E porque não observar um caso bizarro ocorrido ontem aqui no Recife? A polêmica do dia foi o registro da visita da equipe do CQC à Câmara Municipal do Recife, para denunciar o aumento de 62% auto-concedido no final do ano passado, sem alarde e às escondidas da população. Com isto, os salários dos 39 ‘honrados’ vereadores saltarão de R$ 9.287,57 para R$ 15.031,76. Uma verdadeira merreca…
Lógico que neste salário não entra os R$ 2.000,00 a título de auxílio-alimentação, ou os outros R$ 2.300,00 a título de verba combustível. Os nobres vereadores, que tanto zelam pela saúde financeira e social de nossa cidade, merecem muito mais…
A sessão do dia, que estava acontecendo ‘normalmente’ (se é que pode-se considerar normal um evento em que metade dos que deveriam estar ali não comparecem), foi simplesmente paralisada quando da chegada do repórter do programa jornalístico/humorístico CQC, da BAND. Muitos vereadores se esconderam no “Buraco Frio” (sala restrita), e outros simplesmente ‘correram pelas ruas da cidade’ na tentativa de não serem flagrados.
Numa dessas corridas surgiu a cena mais hilária do dia: o vereador Inácio Neto, do PSB, mesmo de terno e gravata, correu pelas ensolaradas ruas recifenses em busca de um táxi, sendo perseguido pelo repórter que gritava “Pega, pega…”, levando às gargalhadas os populares que avistaram o cenário.
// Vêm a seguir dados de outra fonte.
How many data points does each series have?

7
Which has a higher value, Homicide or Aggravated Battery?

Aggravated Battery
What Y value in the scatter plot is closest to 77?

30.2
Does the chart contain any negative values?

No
Jamais se justifica auxílios de combustível de mais de R$ 2.000,00 e alimentação do mesmo valor, enquanto boa parte da população recebe metade deste valor para sobreviver. É triste demais ver que estamos realmente abandonados, entregues à mosca e sem qualquer decência política, e sofrendo da grave falta de mobilização do povo. Estes vereadores do Recife, além de nada fazerem, ainda estão se auto-premiando com inúmeras benesses desnecessárias.
E os movimentos estudantis, que na época do FHC se mobilizam para protestar por tudo, hoje são coniventes e passivos, provavelmente apenas interessados na arrecadação de divisas com vendas de carteiras de estudante. É o fim da picada.